Foundation of Bremerhaven (1827)
The Free Hanseatic City of Bremen is traditionally a merchant and sea trade city, and so it suffered from silting of the River Weser which started in the 17th century. Especially the lower Weser section, a 60-Kilometre-stretch between Bremen and the North Sea was affected. A basin at Vegesack (situated downriver from Bremen) was constructed in 1619, but it did not solve the problem, and neither did some futile dredging efforts in the 18th century. Merchandise arriving from overseas destinations had to be transferred from ships into shallow-draught river barges at the port of Brake (about halfway between Bremen and the sea) and was transported in this way to the warehouses of Bremen.
But Bremen overseas trade flourished in spite of this after the late 18th century, mainly due to American independence (1776). This had at least questioned the mighty British monopoly in international sea trade, thus enabling outsiders such as the Germans to get a foothold in that most promising market.
But for this purpose, the necessary facilities had to be improved thoroughly. A new artificial harbour basis, preferably directly on the North Sea, would facilitate the mooring of overseas vessels. As far back as 1827 the Kingdom of Hanover had operated provisional port facilities on the River Geeste. However the statesmanship and historical merit of the Lord Mayor of Bremen Johann Smidt (1773-1857) consisted in the purchase of a strip of land on the right bank of the Weser River north of the mouth of the Geeste.
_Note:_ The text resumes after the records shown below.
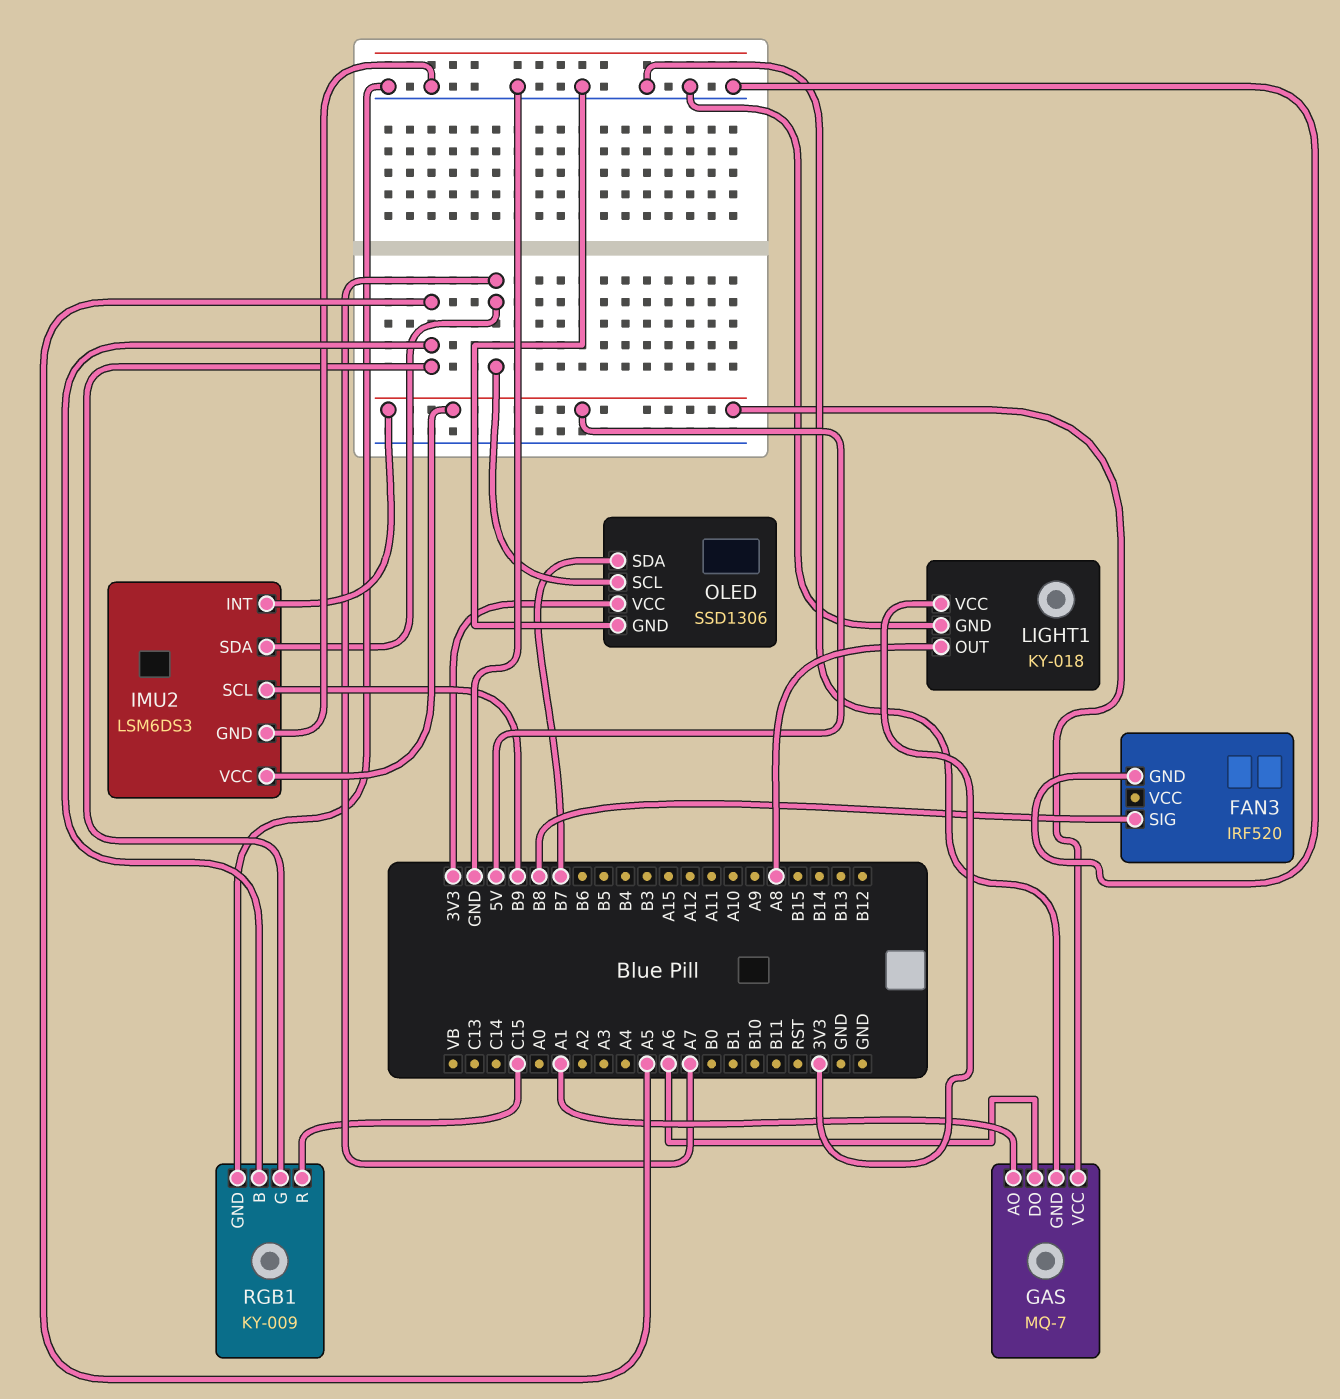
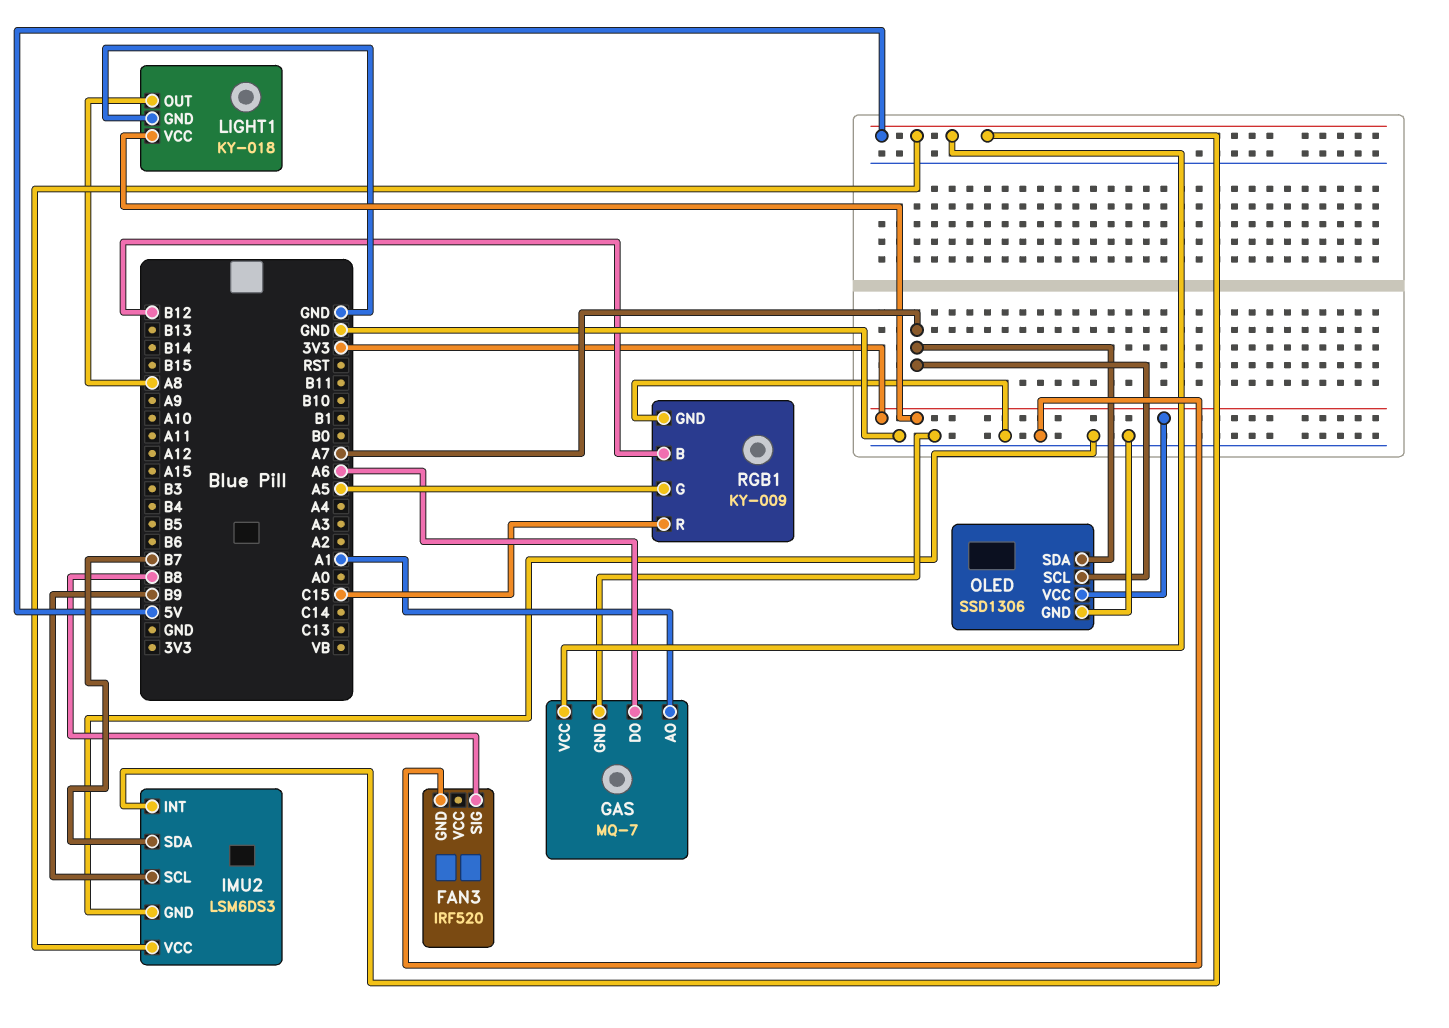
IMU2 pin SDA: A7 -> B7
OLED pin SDA: B7 -> A7
RGB1 pin B: A5 -> B12

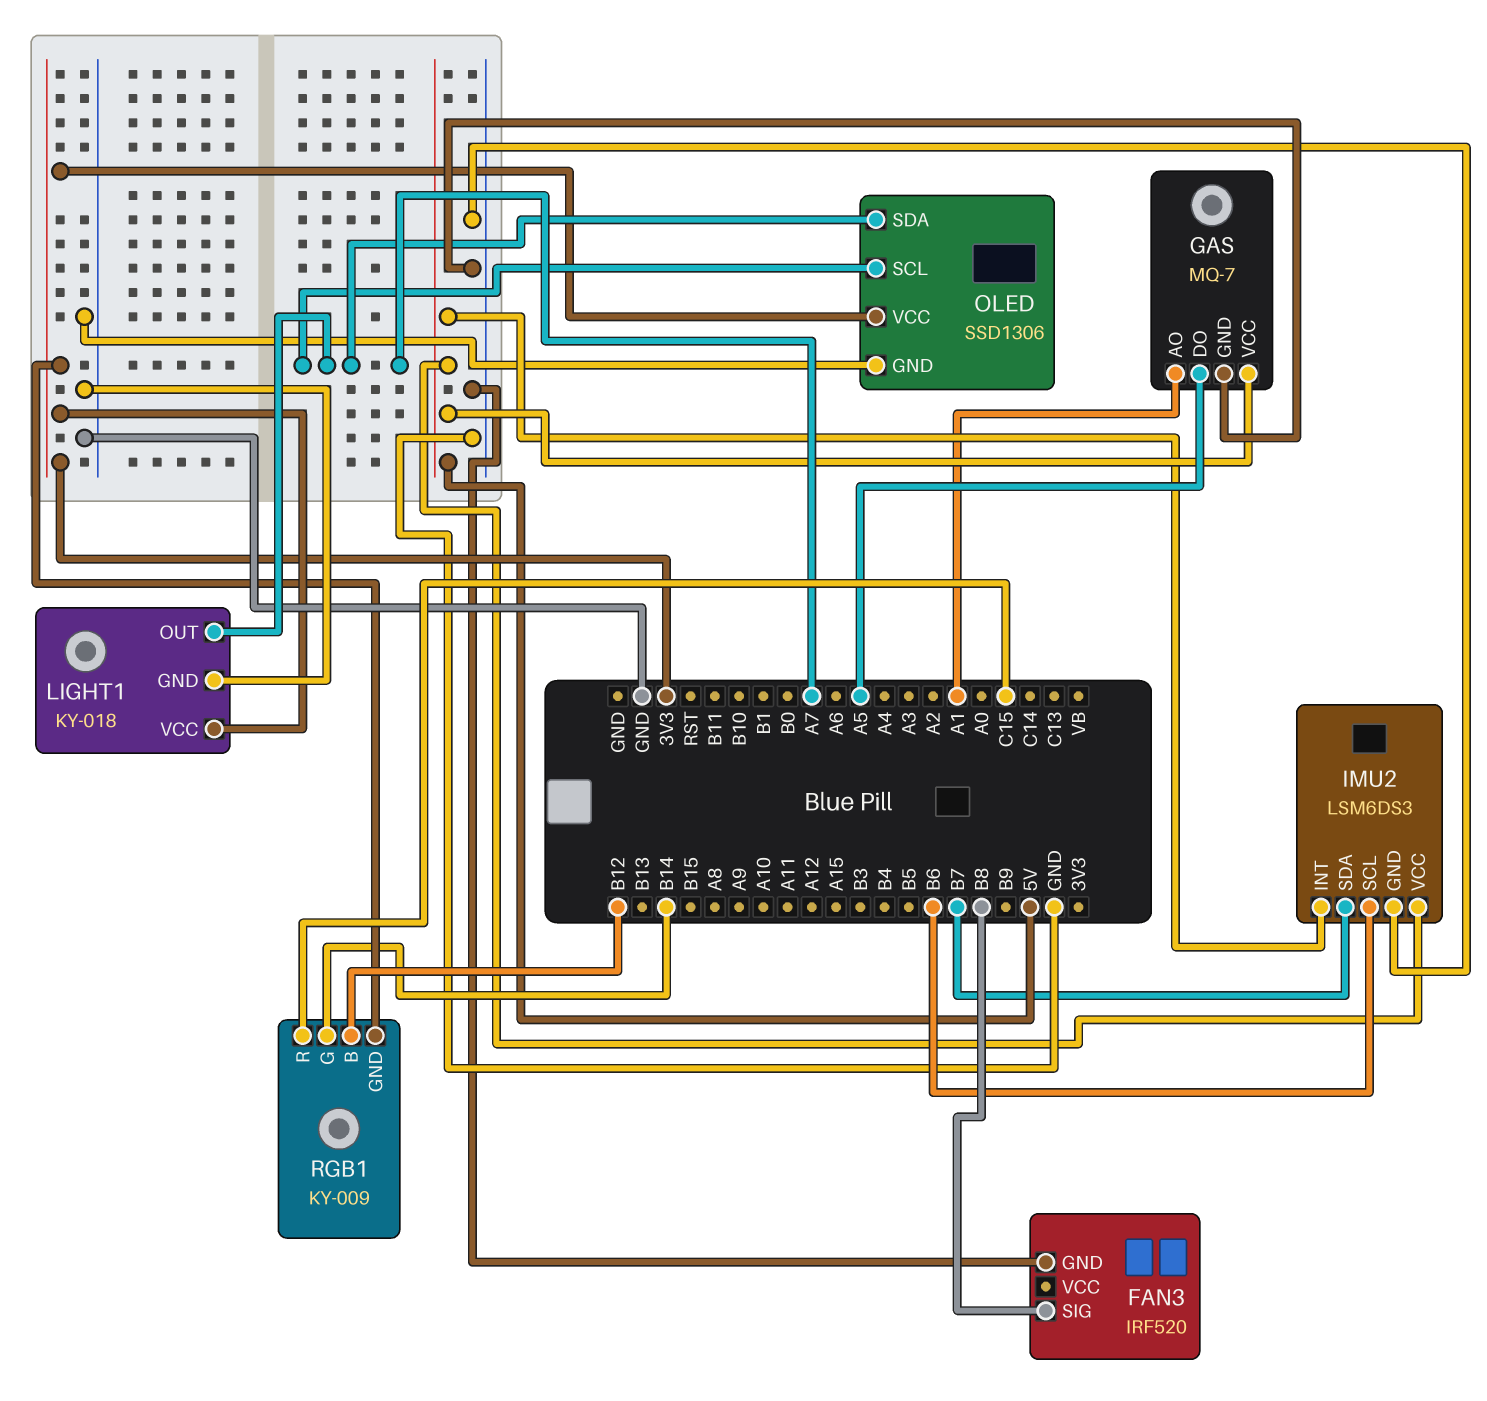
GAS pin DO: A6 -> A5
IMU2 pin SCL: B9 -> B6
LIGHT1 pin OUT: A8 -> A7
RGB1 pin G: A5 -> B14
RGB1 pin GND: GND -> 3V3

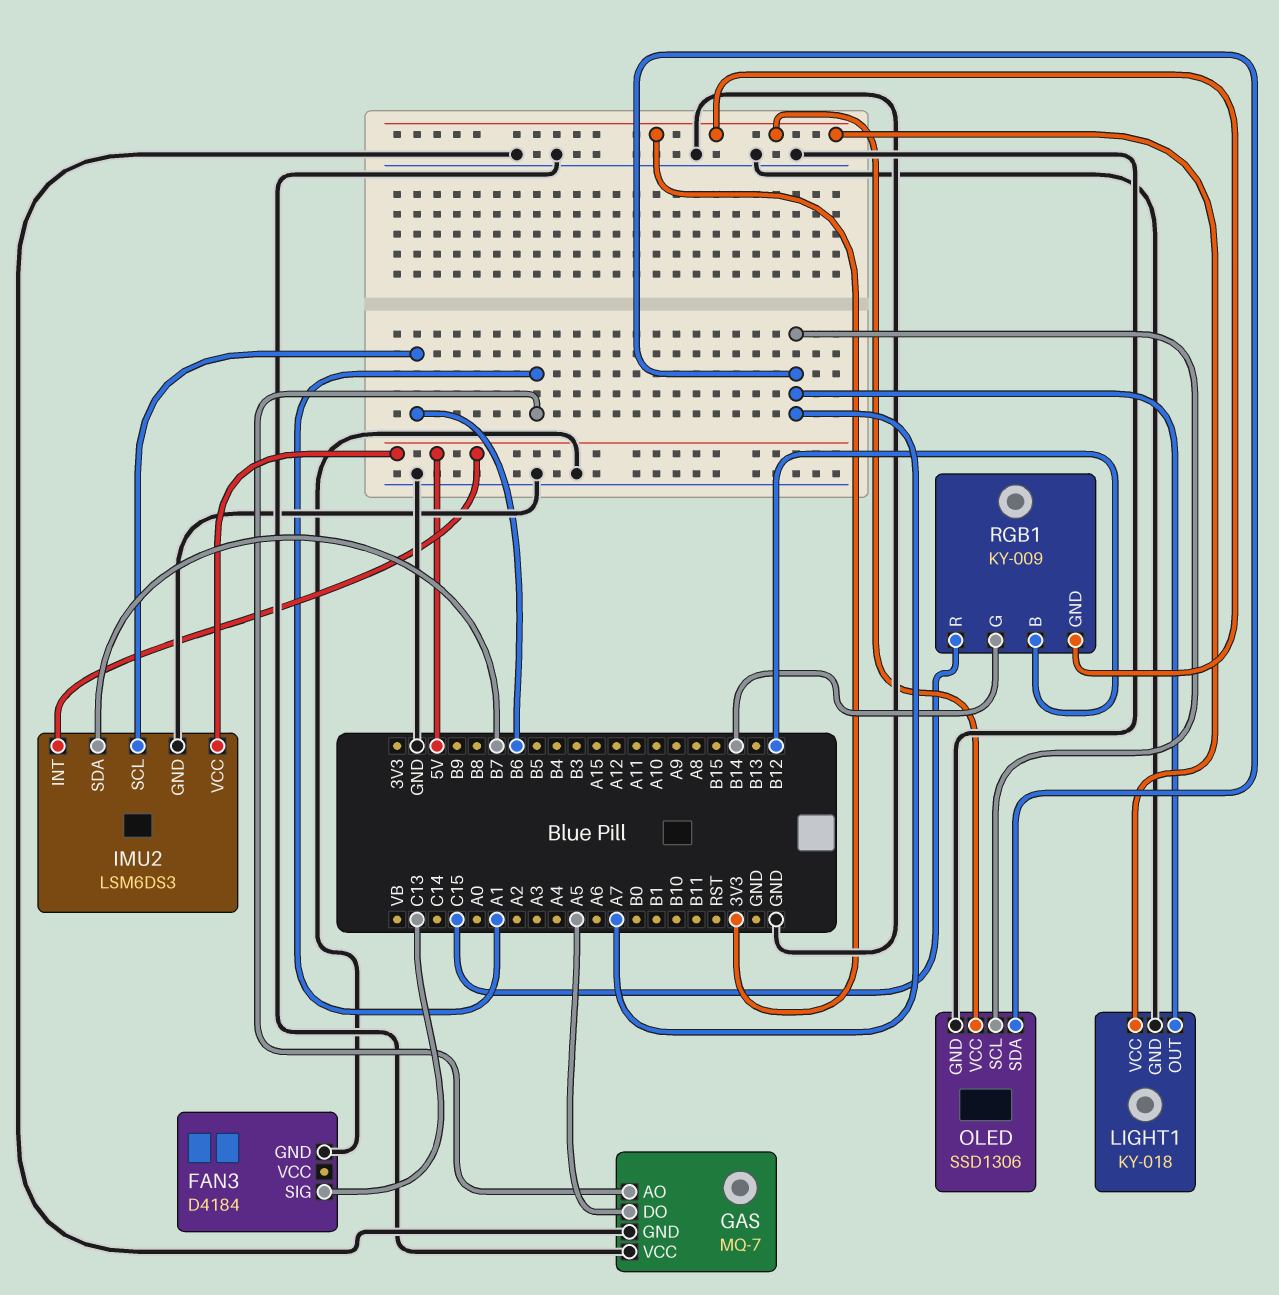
FAN3: IRF520 -> D4184
FAN3 pin SIG: B8 -> C13
GAS pin VCC: 5V -> GND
That was accomplished after complicated negotiations with the surrounding Kingdom of Hanover. The contract was signed on January 11th 1827. In the same year, construction of an artificial basin was started. The later city name Bremerhaven means in German simply “The port of Bremen” and suitably demonstrates the foundation history of what has become today an urban region. Here a highly promising port community was growing – the deals were made by the merchants in upriver Bremen, the goods were shipped to and from the developing port downriver at the entrance to the sea. The distinctive Bremerhaven identity was born and developed. The city became politically independent in 1879 and this step laid the foundation stone for a somewhat self-governed urban community – albeit under permanent supervision by the Free Hanseatic City of Bremen.